Settling against the high arm of the sofa, she rested her chin on her hands and glumly sighed. “What a disappointment if that’s
true—if the books that introduced me to the city that could easily become my most favorite city in the world had been written
from travelogues and magazines.”

By sheer will, he kept the frustration her remark aroused out of his voice when he replied. “There’s no reason to be disappointed.
Your Simon didn’t write those books. I did. And in the time I lived there, I became intimately familiar with the place—at
least, with my small corner of it, and that’s what I used in writing the Thibodeaux books.”
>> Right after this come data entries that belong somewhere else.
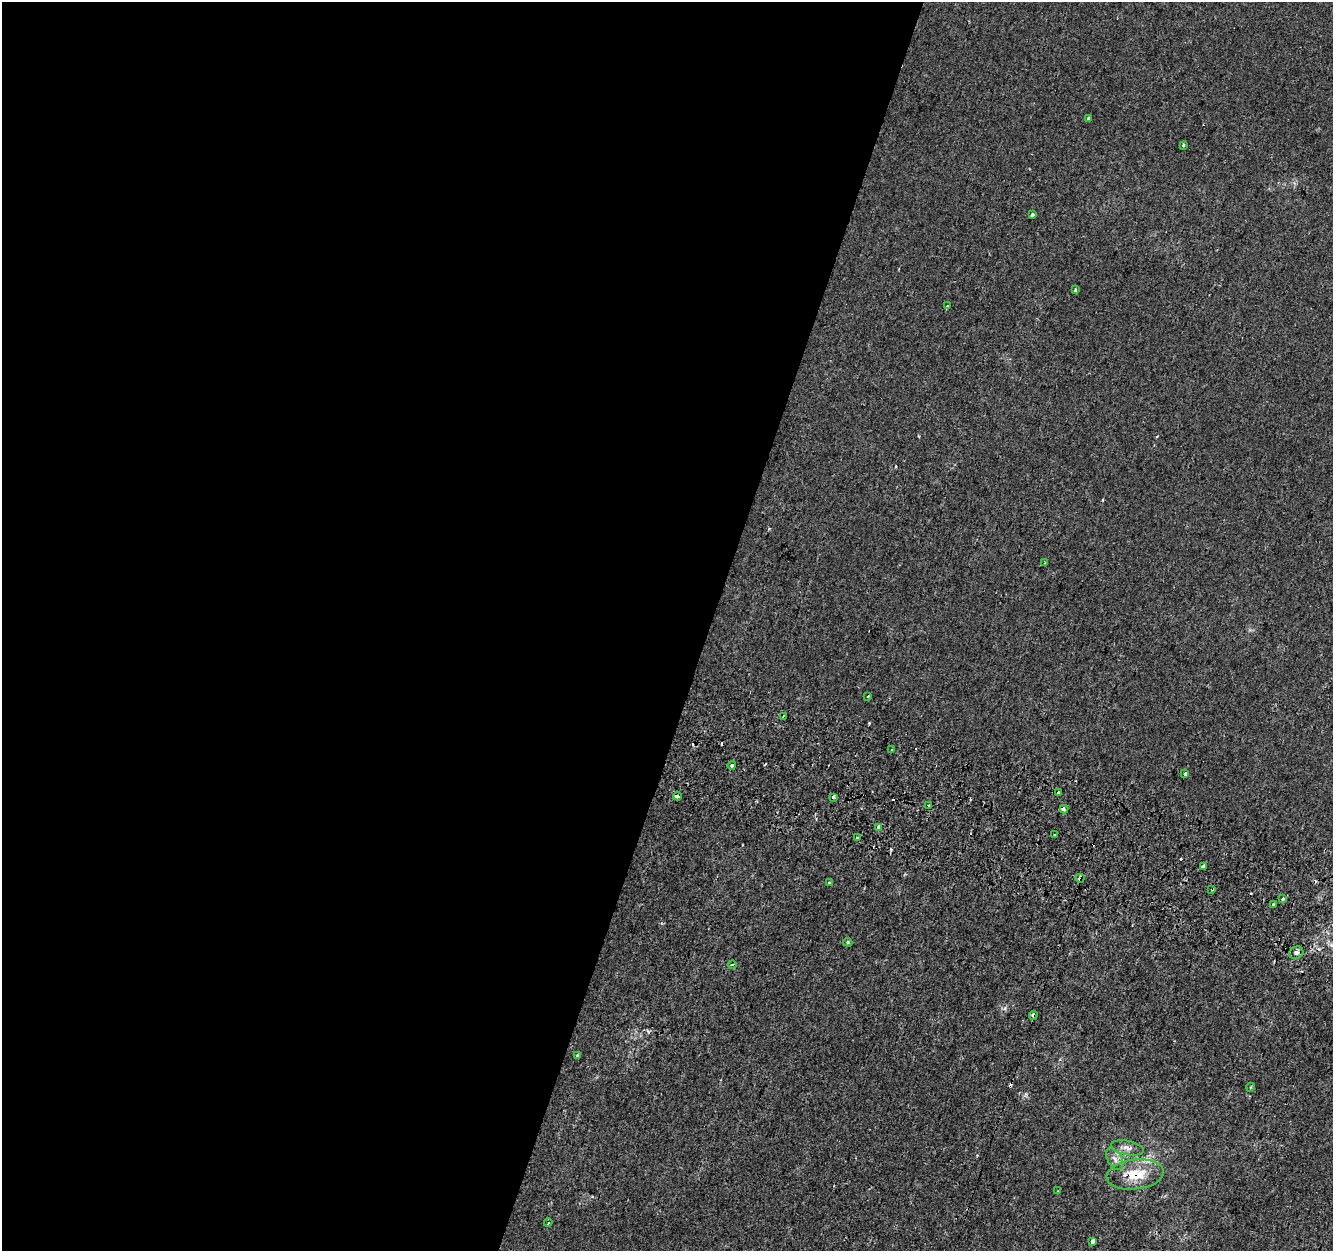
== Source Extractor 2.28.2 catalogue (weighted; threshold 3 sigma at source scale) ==
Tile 5 of 4 x 4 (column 1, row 2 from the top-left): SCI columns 36-1366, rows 2827-4075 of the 5374 x 5589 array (HDU 1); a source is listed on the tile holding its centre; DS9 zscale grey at full resolution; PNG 1335 x 1253 px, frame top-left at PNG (2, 2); each listed source drawn as its Kron ellipse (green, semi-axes under 4 px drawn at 4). Shown black and unused: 53% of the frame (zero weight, under 2 of 3 exposures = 3% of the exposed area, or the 3 px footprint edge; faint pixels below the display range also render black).
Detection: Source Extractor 2.28.2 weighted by HDU 2 'WHT'; one run over the whole footprint, this tile lists its part. Background 1.37e-04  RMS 0.0028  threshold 0.0124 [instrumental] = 3 sigma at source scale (4.5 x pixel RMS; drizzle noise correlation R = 1.50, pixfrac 1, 0.0396/0.0396 arcsec/px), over >= 5 px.
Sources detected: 50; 13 cosmic-ray / hot-pixel residue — neither listed nor drawn; the other 37 listed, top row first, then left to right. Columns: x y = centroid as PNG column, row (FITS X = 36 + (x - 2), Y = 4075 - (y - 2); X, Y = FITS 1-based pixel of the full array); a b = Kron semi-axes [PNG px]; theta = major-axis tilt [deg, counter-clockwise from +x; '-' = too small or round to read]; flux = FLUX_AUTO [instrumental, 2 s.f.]
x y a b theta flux
1088 118 4 3 - 0.55
1183 145 3 2 - 0.34
1032 215 4 3 - 0.58
1075 289 4 3 - 0.53
947 306 4 4 - 0.35
1045 563 3 3 - 0.65
868 696 3 3 - 0.81
783 716 3 2 - 0.45
891 750 3 3 - 0.84
732 765 4 3 - 0.58
1185 774 3 3 - 3.1
1058 793 3 3 - 0.78
678 796 4 3 - 1.5
833 798 3 3 - 3.3
929 806 3 2 - 0.43
1064 809 4 3 - 4.4
878 827 4 3 - 1.9
1055 835 2 2 - 0.33
858 838 3 3 - 2.2
1204 867 3 3 - 0.92
1080 878 4 3 - 3.4
829 882 3 3 - 0.61
1212 889 3 3 - 0.69
1283 898 3 3 - 1.1
1273 905 3 3 - 1.6
848 942 4 4 - 0.35
1296 953 7 6 - 0.89
732 965 4 3 - 0.45
1033 1015 4 3 - 0.93
577 1055 3 3 - 0.54
1251 1087 4 3 - 0.28
1127 1148 16 7 -11 1.7
1115 1159 12 7 -61 1.5
1135 1174 28 15 7 8.5
1058 1191 3 2 - 0.27
548 1222 4 3 - 0.38
1093 1241 4 3 - 2.1
Overlapping masked pixels (flux is a lower limit): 6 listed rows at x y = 678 796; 1064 809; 1080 878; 1212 889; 1033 1015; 1135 1174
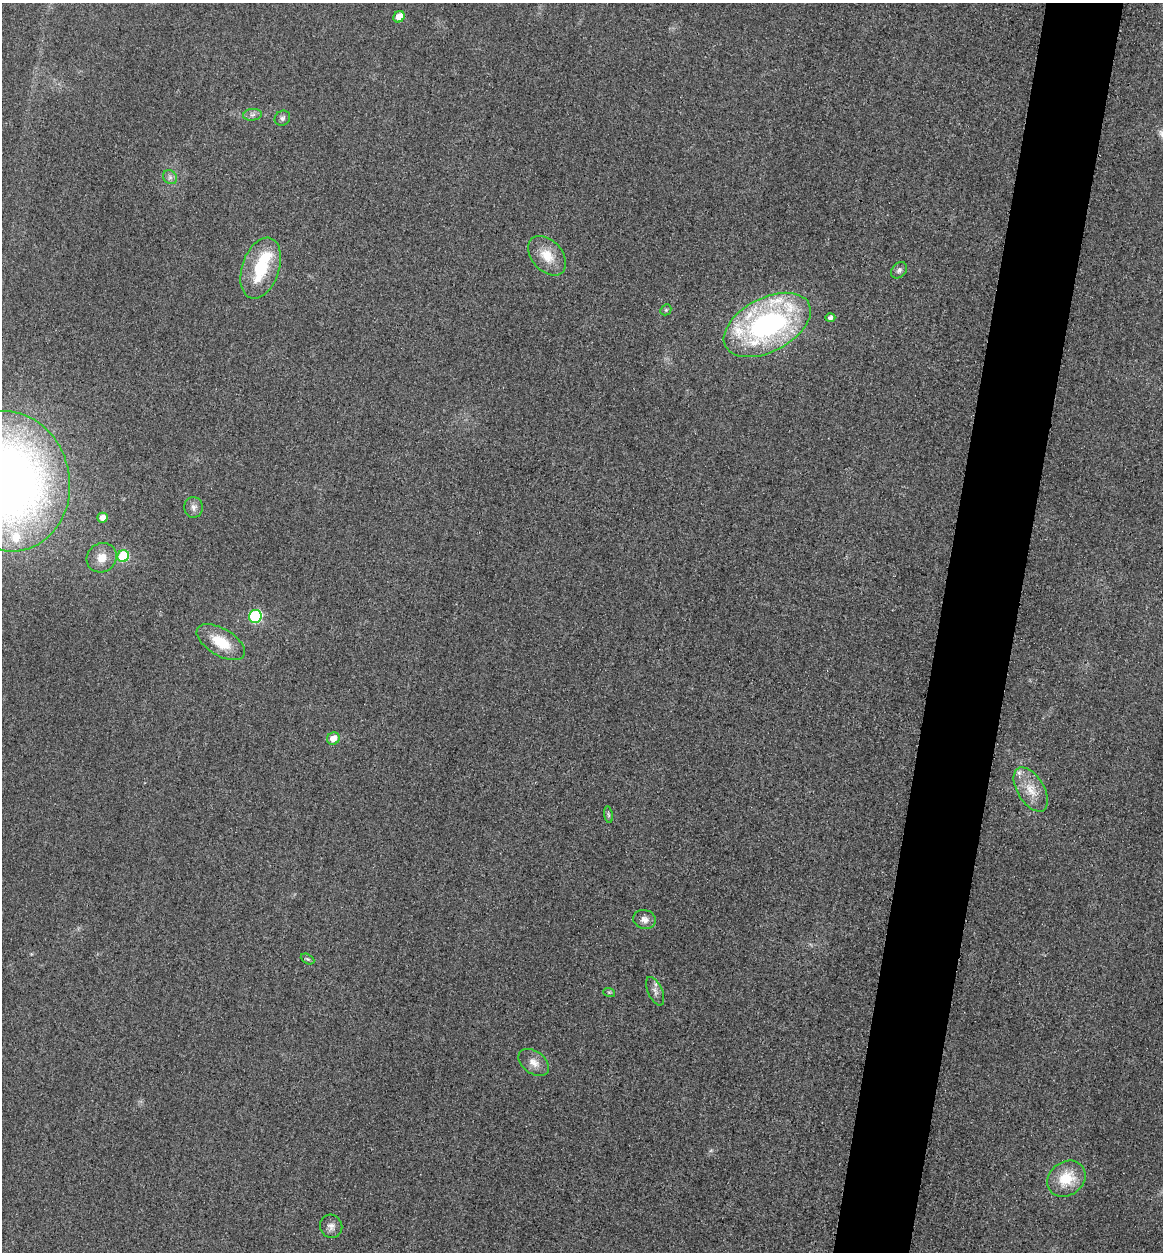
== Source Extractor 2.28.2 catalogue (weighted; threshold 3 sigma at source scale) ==
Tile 10 of 4 x 4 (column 2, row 3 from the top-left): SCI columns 1428-2588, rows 1271-2520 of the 5058 x 5038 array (HDU 1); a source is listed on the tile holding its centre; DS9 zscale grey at full resolution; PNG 1165 x 1254 px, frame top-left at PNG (2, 3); each listed source drawn as its Kron ellipse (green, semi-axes under 4 px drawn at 4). Shown black and unused: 7% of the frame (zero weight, under 3 of 4 exposures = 3% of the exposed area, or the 3 px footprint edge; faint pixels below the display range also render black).
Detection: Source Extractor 2.28.2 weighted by HDU 2 'WHT'; one run over the whole footprint, this tile lists its part. Background 0.0723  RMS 0.017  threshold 0.0777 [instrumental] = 3 sigma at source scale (4.5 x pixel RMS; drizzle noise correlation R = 1.50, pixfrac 1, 0.05/0.05 arcsec/px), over >= 5 px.
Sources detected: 33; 1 inside a brighter object's white glare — neither listed nor drawn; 5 inside a brighter listed object's ellipse — not listed separately; the other 27 listed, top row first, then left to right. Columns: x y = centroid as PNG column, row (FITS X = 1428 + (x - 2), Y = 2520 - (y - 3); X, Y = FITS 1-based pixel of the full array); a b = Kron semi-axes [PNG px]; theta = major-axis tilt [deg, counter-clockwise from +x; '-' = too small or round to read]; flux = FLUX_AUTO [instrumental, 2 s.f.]
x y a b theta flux
399 17 6 5 - 22
252 115 9 6 7 5.6
282 118 8 7 - 5
170 177 7 6 - 5.4
547 256 23 15 -48 36
261 268 31 18 71 85
899 270 9 6 48 5.8
666 310 6 5 - 2.7
830 318 5 4 - 5.2
767 325 47 27 27 400
8 481 70 61 -77 1500
193 507 10 9 - 8.2
102 518 5 5 - 13
123 556 6 5 - 98
102 558 15 14 - 25
255 616 6 6 - 190
221 642 27 13 -31 52
333 738 6 6 - 20
1031 789 24 13 -59 33
608 815 8 4 -81 3.6
645 919 11 9 -14 11
307 959 7 4 -27 2.7
655 991 15 7 -66 9
609 992 6 3 -18 2.1
534 1063 17 11 -36 17
1066 1179 20 16 37 55
331 1226 12 11 - 10
Isophote crosses this tile's border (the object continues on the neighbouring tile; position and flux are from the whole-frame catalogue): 1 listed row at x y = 8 481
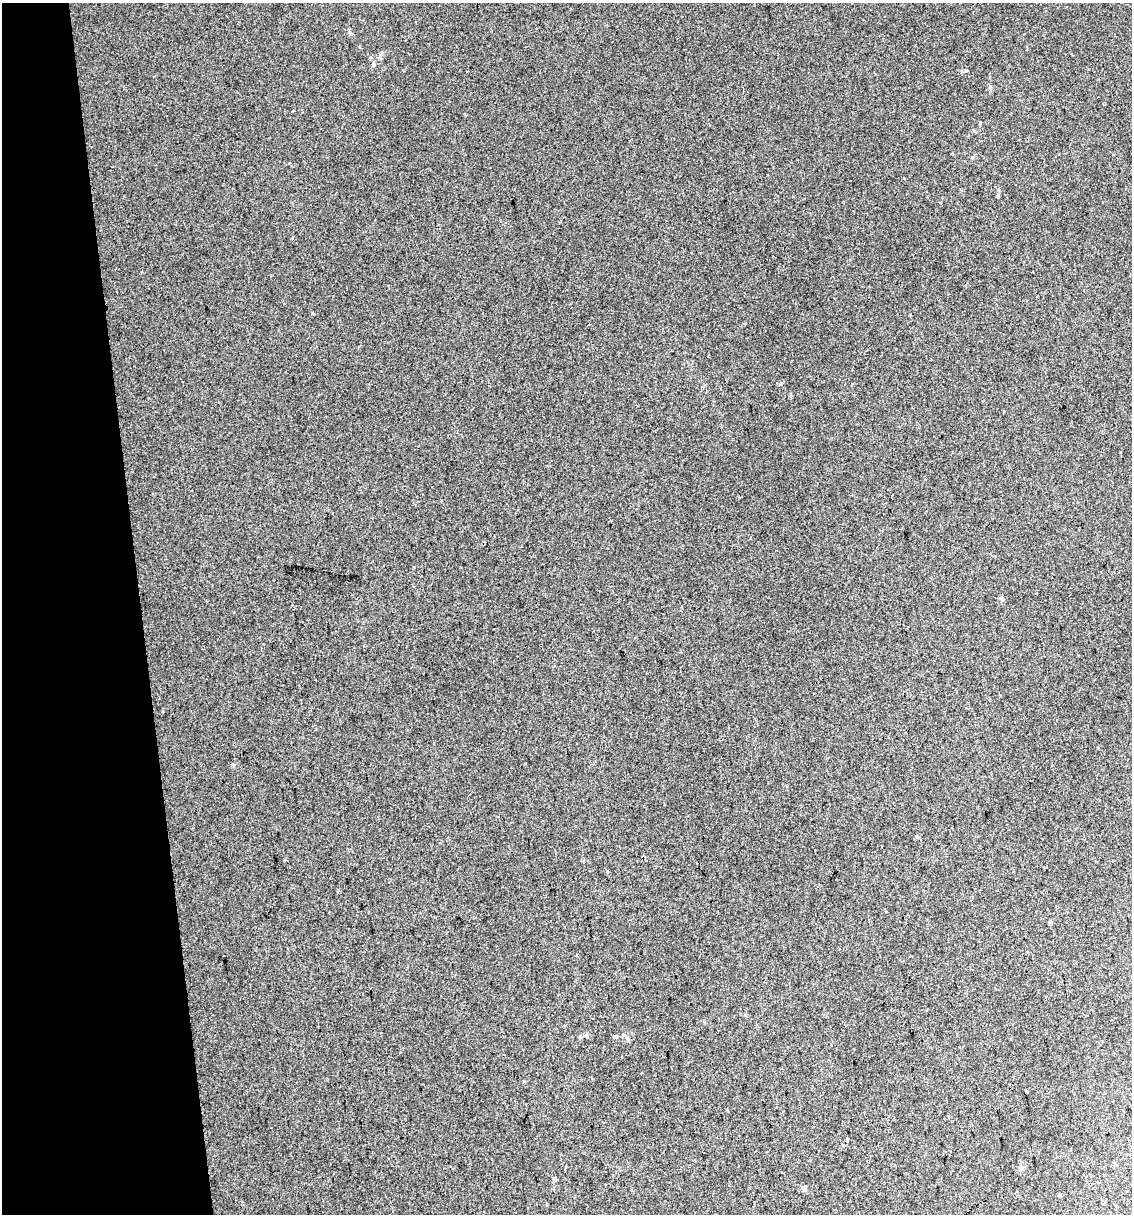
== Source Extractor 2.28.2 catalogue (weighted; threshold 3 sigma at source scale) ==
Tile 5 of 4 x 4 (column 1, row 2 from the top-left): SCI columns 25-1154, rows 2423-3634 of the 4616 x 4845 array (HDU 1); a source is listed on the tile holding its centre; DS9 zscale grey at full resolution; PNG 1134 x 1216 px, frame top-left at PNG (2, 3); no overlay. Shown black and unused: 12% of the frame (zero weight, under 2 of 3 exposures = <1% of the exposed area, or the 3 px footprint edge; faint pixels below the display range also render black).
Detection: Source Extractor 2.28.2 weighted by HDU 2 'WHT'; one run over the whole footprint, this tile lists its part. Background 0.0207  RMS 0.007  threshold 0.0314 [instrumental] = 3 sigma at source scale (4.5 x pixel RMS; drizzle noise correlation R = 1.50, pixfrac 1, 0.0396/0.0396 arcsec/px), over >= 5 px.
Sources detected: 20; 1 cosmic-ray / hot-pixel residue — not listed; the other 19 listed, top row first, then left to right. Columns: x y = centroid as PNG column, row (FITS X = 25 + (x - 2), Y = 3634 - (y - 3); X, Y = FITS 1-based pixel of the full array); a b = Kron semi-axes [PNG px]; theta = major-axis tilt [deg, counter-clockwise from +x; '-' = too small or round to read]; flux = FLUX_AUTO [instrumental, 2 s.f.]
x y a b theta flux
349 32 6 4 -19 0.94
373 64 6 4 87 1.3
990 87 6 4 89 1.4
293 111 3 2 - 0.87
980 123 4 2 - 0.6
998 196 4 4 - 0.9
781 384 4 3 - 1.4
1002 598 7 5 -55 1.2
1098 748 4 3 - 0.8
233 765 5 3 - 0.93
586 1035 5 4 - 1.1
580 1037 6 4 1 0.75
627 1038 6 5 - 1.2
1026 1092 3 3 - 1.4
847 1139 3 3 - 0.67
1021 1168 7 6 - 2.2
554 1179 6 5 - 0.99
804 1188 6 6 - 1.2
1059 1195 5 3 - 0.64
Unlisted compact peaks at least as high as the median listed source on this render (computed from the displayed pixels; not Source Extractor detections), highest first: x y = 966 70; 312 313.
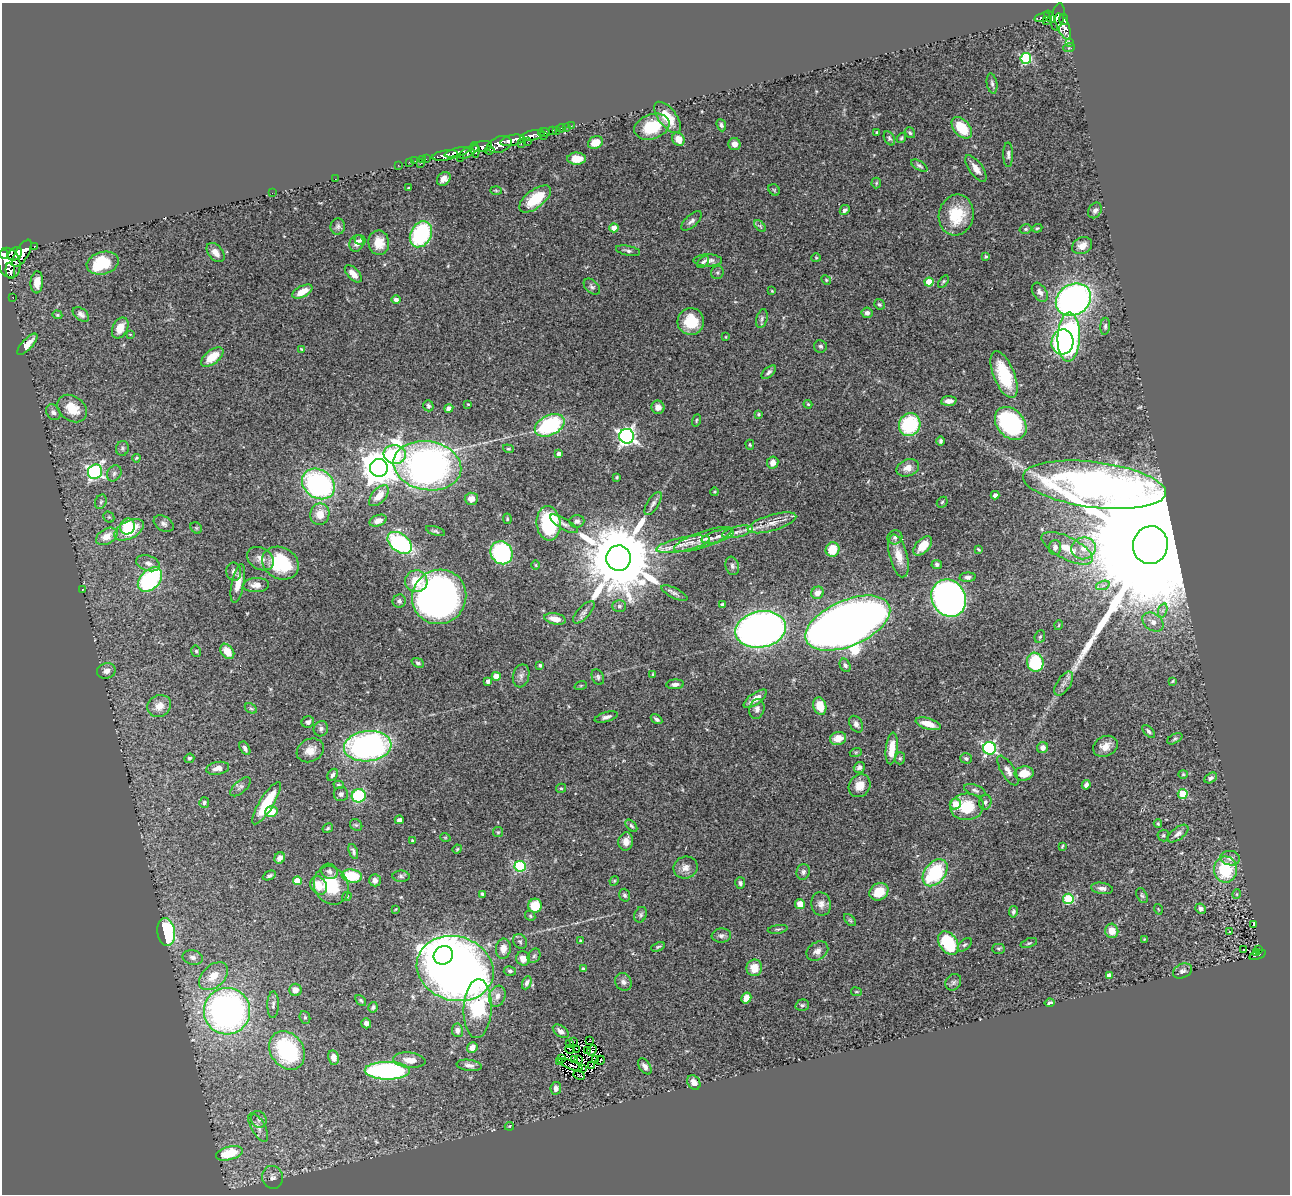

After one moment of silence extended into two, then three, he pressed the play button, and the movie began where it had left
off. He didn’t turn his attention to it right away, though. First he fixed his gaze on Teryl. “I did write those books, Teryl,”
he said quietly. “Someday… you’re going to believe me.”

Chapter Eleven

P
ulling the key from the lock, Rebecca opened the front door of the Robertson Literary Agency and strolled inside, leaving
her briefcase and handbag on Lena’s desk before turning back to close and relock the door. For a moment she simply stood there,
enjoying the peace of the old house. Ordinarily, she used the back door, like the rest of the staff, but on Monday mornings,
she always walked around to the front and climbed the steps to the broad porch. She always took a moment there to smell the
fragrance of the flowers, to listen to the tinkle of the crystal wind chimes that hung from a gingerbread bracket, to admire
the inviting picture of white wicker chairs separated by pots of bright red geraniums. She always took a moment to savor the
sheer pleasure that all of this was hers, to marvel over how far she had come.